Que se passe-t-il dans le corps d’un fumeur pendant le jeûne ?
Quand un fumeur jeûne, il doit affronter en plus de la faim et de la soif, les différents troubles et symptômes liés à la chute du niveau de nicotine dans l'organisme. Ces troubles mettent à mal le fumeur et son entourage (qui doivent le supporter !). Citons par exemple l'anxiété, l'irritabilité, la fatigue et une sensation de déprime, des vertiges, une perturbation du sommeil, une constipation, de fortes envies de fumer et des troubles de la concentration.
Fumer régulièrement provoque chez tout fumeur une double dépendance : psychologique et physique.
Pouvez-vous mieux nous expliquer ces deux aspects ?
En effet, il existe plusieurs formes de dépendance au tabac. Il y a d’abord la dépendance physique. Celle-ci est la principale. Elle est due directement à l'effet de la nicotine qui, en pénétrant le cerveau, entraîne la libération de molécules provoquant une sensation de bien-être et de récompense (dopamine, noradrénaline et sérotonine).
Il en résulte une accoutumance à l'effet de ces substances et donc des sensations désagréables lors de la baisse de leur niveau, soit à l'arrêt du tabac. La seconde dépendance est psychologique.

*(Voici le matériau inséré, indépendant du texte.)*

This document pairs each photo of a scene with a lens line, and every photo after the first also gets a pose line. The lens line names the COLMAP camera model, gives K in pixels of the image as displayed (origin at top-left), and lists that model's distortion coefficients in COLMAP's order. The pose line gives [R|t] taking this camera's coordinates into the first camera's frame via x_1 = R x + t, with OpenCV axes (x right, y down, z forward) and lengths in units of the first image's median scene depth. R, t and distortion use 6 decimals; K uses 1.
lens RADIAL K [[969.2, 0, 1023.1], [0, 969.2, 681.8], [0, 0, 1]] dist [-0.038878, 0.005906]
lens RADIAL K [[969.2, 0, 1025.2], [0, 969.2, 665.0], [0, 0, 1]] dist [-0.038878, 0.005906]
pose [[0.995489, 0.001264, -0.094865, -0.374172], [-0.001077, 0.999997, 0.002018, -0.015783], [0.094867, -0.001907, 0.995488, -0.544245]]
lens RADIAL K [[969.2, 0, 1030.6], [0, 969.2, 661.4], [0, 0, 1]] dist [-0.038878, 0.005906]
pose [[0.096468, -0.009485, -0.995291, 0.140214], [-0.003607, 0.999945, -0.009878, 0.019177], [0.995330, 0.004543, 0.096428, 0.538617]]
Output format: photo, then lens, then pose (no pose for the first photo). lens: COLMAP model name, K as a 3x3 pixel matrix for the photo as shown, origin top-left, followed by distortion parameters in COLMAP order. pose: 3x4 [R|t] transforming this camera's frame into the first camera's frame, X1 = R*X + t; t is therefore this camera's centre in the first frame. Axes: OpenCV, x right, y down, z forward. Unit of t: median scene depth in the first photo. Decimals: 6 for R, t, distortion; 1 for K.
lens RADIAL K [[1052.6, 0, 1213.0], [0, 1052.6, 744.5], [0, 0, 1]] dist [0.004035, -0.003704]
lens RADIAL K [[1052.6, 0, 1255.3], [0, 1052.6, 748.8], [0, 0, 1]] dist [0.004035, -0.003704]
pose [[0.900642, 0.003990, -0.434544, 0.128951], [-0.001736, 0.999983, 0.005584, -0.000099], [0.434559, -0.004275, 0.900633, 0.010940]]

Celle-ci est liée au plaisir que chacun prend à fumer. Elle est variable d'un individu à un autre, et elle augmente à chaque fois qu'on utilise la cigarette pour gérer des situations de stress ou d'émotions fortes. Enfin, il y a la dépendance comportementale qui va progressivement rendre la prise d'une cigarette totalement automatique et associée à différentes situations (attente à un endroit précis, pic de stresse, au réveil...) ou comportements (prise de café par exemple).
Certains rompent le jeûne avec une cigarette. Quel est le danger sur leur santé ?
Rompre une longue journée de jeûne, qui a déjà mis à rude épreuve notre organisme, avec un shoot de nicotine peut, à la longue, avoir de conséquences assez sérieuses, allant d'un stresse cardiovasculaire problématique chez les cardiopathes à un déséquilibre glycémique chez le diabétique.
De plus, certaines études récentes montrent que la première cigarette du matin est la plus cancérigène. On peut donc facilement extrapoler cela sur la cigarette de rupture du jeûne.
Quelles sont les conditions pour un réel sevrage tabagique ?
Tout d'abord, le prérequis est la volonté ; une volonté réelle. Sans cela, un sevrage durable est utopique. Ensuite, il faut une préparation minutieuse et des stratégies comportementales adaptées. Choisir le bon moment, fixer une date, informer nos proches et s'éloigner autant que possible des tentations. Tout cela vise à gérer les envies, modifier les habitudes et occuper les mains et la bouche.
Selon vous, le Ramadhan est-il donc une période propice pour arrêter de fumer ?
Absolument. La nature est bien faite. La plupart des symptômes désagréables du sevrage tabagique s'estompent significativement en un mois. Les vertiges disparaissent en quelques jours, la fatigue en 2 à 4 semaines, et le sommeil ainsi que le transit intestinal se régulent en environ trois semaines. Ainsi, avec une motivation solide et une préparation adéquate, le mois de Ramadhan peut devenir un allié précieux, augmentant considérablement les chances d'un sevrage tabagique durable.
Qu’en est-il de la cigarette électronique ?
La cigarette électronique, bien que controversée, peut servir d'outil de sevrage tabagique en offrant une alternative moins nocive à la cigarette traditionnelle. Elle permet de gérer la dépendance physique grâce à la nicotine et la dépendance comportementale grâce au geste, tout en évitant les substances toxiques de la combustion du tabac. Cependant, son efficacité et son innocuité à long terme font encore débat, et elle ne doit pas être considérée comme une solution miracle.